# [Material provided]
____________

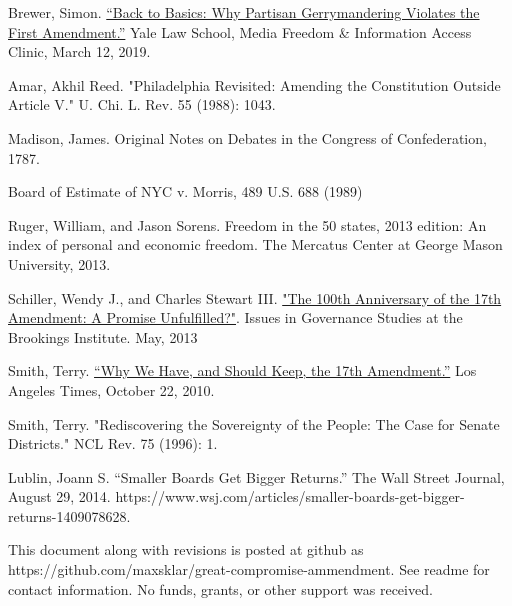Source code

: \documentclass{article}
\begin{document}
\begin{thebibliography}{20}
Brewer, Simon. \href{https://law.yale.edu/mfia/case-disclosed/back-basics-why-partisan-gerrymandering-violates-first-amendment. }{“Back to Basics: Why Partisan Gerrymandering Violates the First Amendment.”} Yale Law School, Media Freedom \& Information Access Clinic, March 12, 2019.

Amar, Akhil Reed. "Philadelphia Revisited: Amending the Constitution Outside Article V." U. Chi. L. Rev. 55 (1988): 1043.

Madison, James. Original Notes on Debates in the Congress of Confederation, 1787.

Board of Estimate of NYC v. Morris, 489 U.S. 688 (1989)

Ruger, William, and Jason Sorens. Freedom in the 50 states, 2013 edition: An index of personal and economic freedom. The Mercatus Center at George Mason University, 2013.

Schiller, Wendy J., and Charles Stewart III. \href{https://www.brookings.edu/wp-content/uploads/2016/06/Schiller_17th-Amendment_v7.pdf}{"The 100th Anniversary of the 17th Amendment:
A Promise Unfulfilled?"}. Issues in Governance Studies at the Brookings Institute. May, 2013

Smith, Terry. \href{https://www.latimes.com/archives/la-xpm-2010-oct-22-la-oew-smith-17th-amendment-20101022-story.html}{“Why We Have, and Should Keep, the 17th Amendment.”} Los Angeles Times, October 22, 2010.

Smith, Terry. "Rediscovering the Sovereignty of the People: The Case for Senate Districts." NCL Rev. 75 (1996): 1.

Lublin, Joann S. “Smaller Boards Get Bigger Returns.” The Wall Street Journal, August 29, 2014. https://www.wsj.com/articles/smaller-boards-get-bigger-returns-1409078628. 

\end{thebibliography}

This document along with revisions is posted at github as https://github.com/maxsklar/great-compromise-ammendment. See readme for contact information. No funds, grants, or other support was received.
\end{document}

____________

# [What is needed]
When copying the material, leave every image behind and keep each line verbatim.

# [Written answer]
Source code

: \documentclass{article}
\begin{document}
\begin{thebibliography}{20}
Brewer, Simon. \href{https://law.yale.edu/mfia/case-disclosed/back-basics-why-partisan-gerrymandering-violates-first-amendment. }{“Back to Basics: Why Partisan Gerrymandering Violates the First Amendment.”} Yale Law School, Media Freedom \& Information Access Clinic, March 12, 2019.

Amar, Akhil Reed. "Philadelphia Revisited: Amending the Constitution Outside Article V." U. Chi. L. Rev. 55 (1988): 1043.

Madison, James. Original Notes on Debates in the Congress of Confederation, 1787.

Board of Estimate of NYC v. Morris, 489 U.S. 688 (1989)

Ruger, William, and Jason Sorens. Freedom in the 50 states, 2013 edition: An index of personal and economic freedom. The Mercatus Center at George Mason University, 2013.

Schiller, Wendy J., and Charles Stewart III. \href{https://www.brookings.edu/wp-content/uploads/2016/06/Schiller_17th-Amendment_v7.pdf}{"The 100th Anniversary of the 17th Amendment:
A Promise Unfulfilled?"}. Issues in Governance Studies at the Brookings Institute. May, 2013

Smith, Terry. \href{https://www.latimes.com/archives/la-xpm-2010-oct-22-la-oew-smith-17th-amendment-20101022-story.html}{“Why We Have, and Should Keep, the 17th Amendment.”} Los Angeles Times, October 22, 2010.

Smith, Terry. "Rediscovering the Sovereignty of the People: The Case for Senate Districts." NCL Rev. 75 (1996): 1.

Lublin, Joann S. “Smaller Boards Get Bigger Returns.” The Wall Street Journal, August 29, 2014. https://www.wsj.com/articles/smaller-boards-get-bigger-returns-1409078628. 

\end{thebibliography}

This document along with revisions is posted at github as https://github.com/maxsklar/great-compromise-ammendment. See readme for contact information. No funds, grants, or other support was received.
\end{document}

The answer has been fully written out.